Aim of the task
Search the data for "April". Each line containing it is to be copied.

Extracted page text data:

★ ★ ★ ★

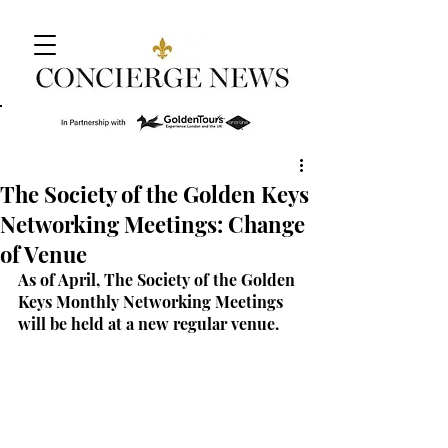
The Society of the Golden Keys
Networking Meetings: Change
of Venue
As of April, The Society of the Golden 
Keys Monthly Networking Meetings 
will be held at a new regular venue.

★ ★ ★ ★

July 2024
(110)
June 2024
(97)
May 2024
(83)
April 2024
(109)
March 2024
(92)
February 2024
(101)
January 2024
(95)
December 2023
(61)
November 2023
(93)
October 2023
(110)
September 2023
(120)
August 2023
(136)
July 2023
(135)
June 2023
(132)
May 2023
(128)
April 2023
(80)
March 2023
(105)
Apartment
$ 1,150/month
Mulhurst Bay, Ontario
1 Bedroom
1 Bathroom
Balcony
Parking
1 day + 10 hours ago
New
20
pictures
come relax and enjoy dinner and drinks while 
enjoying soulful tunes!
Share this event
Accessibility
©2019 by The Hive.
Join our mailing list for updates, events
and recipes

★ ★ ★ ★

Answer space
As of April, The Society of the Golden 
April 2024
April 2023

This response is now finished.